┌────────

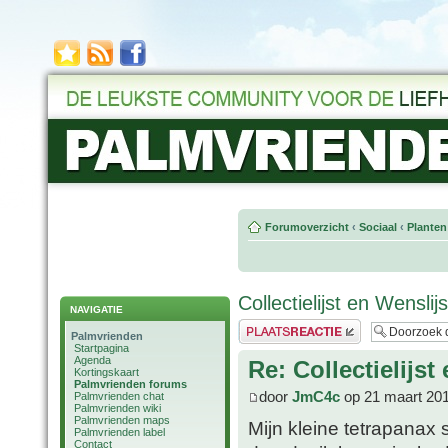
Forumoverzicht
‹
Sociaal
‹
Planten
Collectielijst en Wensli
NAVIGATIE
Plaats een reactie
Palmvrienden
Startpagina
Agenda
Re: Collectielijs
Kortingskaart
Palmvrienden forums
door
JmC4c
op 21 maart 201
Palmvrienden chat
Palmvrienden wiki
Palmvrienden maps
Mijn kleine tetrapanax 
Palmvrienden label
Contact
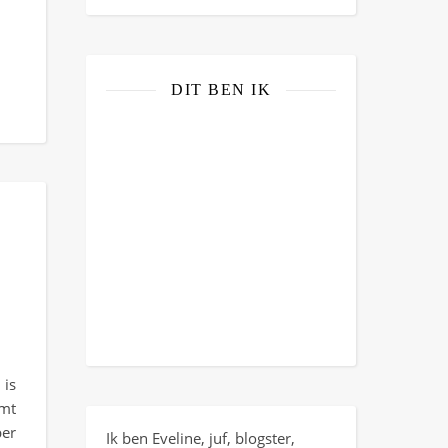
DIT BEN IK
 is
omt
ber
Ik ben Eveline, juf, blogster,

└────────

TASK INSTRUCTIONS: Put each line of text from the material into a Markdown table with the columns Nr and Line, one numbered row per line, skipping blank lines. Leave out the pictures.

RESULT OF THE EXERCISE:
| Nr | Line |
|---|---|
| 1 | Forumoverzicht |
| 2 | ‹ |
| 3 | Sociaal |
| 4 | ‹ |
| 5 | Planten |
| 6 | Collectielijst en Wensli |
| 7 | NAVIGATIE |
| 8 | Plaats een reactie |
| 9 | Palmvrienden |
| 10 | Startpagina |
| 11 | Agenda |
| 12 | Re: Collectielijs |
| 13 | Kortingskaart |
| 14 | Palmvrienden forums |
| 15 | door |
| 16 | JmC4c |
| 17 | op 21 maart 201 |
| 18 | Palmvrienden chat |
| 19 | Palmvrienden wiki |
| 20 | Palmvrienden maps |
| 21 | Mijn kleine tetrapanax  |
| 22 | Palmvrienden label |
| 23 | Contact |
| 24 | DIT BEN IK |
| 25 |  is |
| 26 | omt |
| 27 | ber |
| 28 | Ik ben Eveline, juf, blogster, |